I would need to have a look at the source data to find out more. Particularly the directionality of the beam would be of interest. Perhaps, given the time of recording, one could match the beam to a known military satellite.
I have worked as a scientist for over 20 years. My area of expertise is imaging, robotics, computer vision and AI. I have worked on a few projects involving satellite imagery.
Here's my take.
Weather satellites come in two flavors; polar and geostationary. The geostationary ones revolved around the Earth at the same rate as the Earth rotates, meaning they "hover" above a fixed point above the Earth. These satellites give you a multi-spectral image every 1-5 minutes. The resolution is typically not very high as these satellites are about 36,000 km out from the Earth (the position where the orbital velocity is such that the satellite orbits as fast as the planet rotates). I would typically work with images that had a maximum resolution of 1x1 km. Some channels (water vapor) had a lower resolution of 4x4 km. Some of these channels would work in the thermal region of the spectrum (true infrared) whereas others would be in the near infra-red spectrum (wavelengths only slightly longer than visible red). Could these satellites register an infrared laser? This depends on the wavelength. Most of the infrared part of the spectrum is absorbed by the atmosphere, meaning you could only use wavelengths closer to visible light, perhaps NIR (near-infrared).

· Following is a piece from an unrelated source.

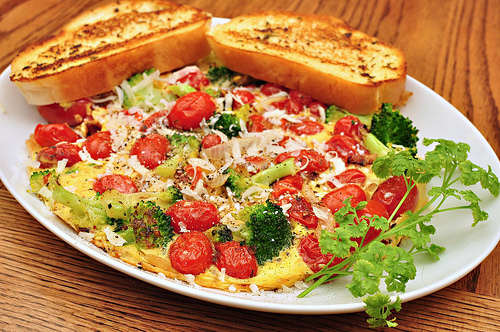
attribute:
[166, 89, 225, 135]
tomato — red, on frittata, small, sliced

From a resolution perspective, it is very unlikely you could observe such a laser beam with a geostationary satellite. If the laser wavelength is suitable and the light scatters enough for the sensor to pick up the light it is possible. (Think shining a laser in a dusty room; you can only see the beam when light deflects off of smoke or other small particles) I would have to look at the numbers on how much lasers scatter at those wavelengths. I think it is unlikely.

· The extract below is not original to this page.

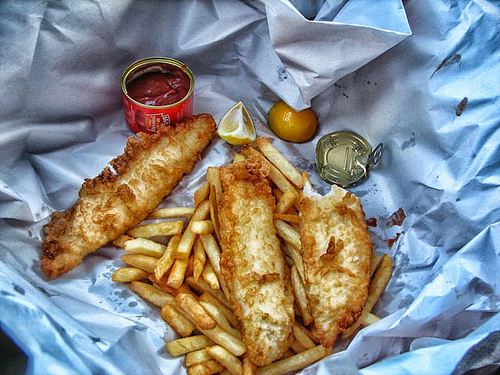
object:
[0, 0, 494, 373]
fabric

Now, with regard to polar satellites; these are satellites that are in a much lower orbit, typically only a few hundred kilometers up. They orbit from pole to pole to pole... etc. in around 90 minutes. (Lower orbits are always faster; if you speed up in a lower orbit, you reach a higher orbit. If you slow down in your orbit, you get into a lower orbit (here's the counterintuitive part), making you orbit faster.
Polar satellites cover the complete surface of the planet eventually, because the planet rotates "beneath" them. In 24 hours you would cover the planet in about 16 equidistant parallel strips. (Imagine taking a beach ball and wrapping a ribbon from top to bottom and back while rotating the beach ball slowly) Depending on the width of these strips, you could theoretically cover the whole beach ball. Typically, however, these strips observed by polar satellites are not very wide, because we want a high imaging resolution. Typical polar satellites cover the entirety of the planet's surface in 3-4 days.
Here we immediately see the trade-off between polar and geostationary satellites: One makes it possible to observe the same location continuously, but at reduced detail. The other allows for much higher detail levels (down to 3-4 inches), but you can not observe all of it at the same time. The solution is of course to have many polar satellites to cover all of the surface within a day or less.
Could you observe a near-infrared/visible laser with a polar satellite? If the satellite is positioned correctly (luck) and the scattering of the laser beam is high enough for the imaging sensor to pick up, then yes. Again, I am not sure if the scattering would be high enough.
However, I know thermal imagers exist that use infrared wavelengths from between 3 to about 600 µm.
I would need to have a look at the source data to find out more. Particularly the directionality of the beam would be of interest. Perhaps, given the time of recording, one could match the beam to a known military satellite.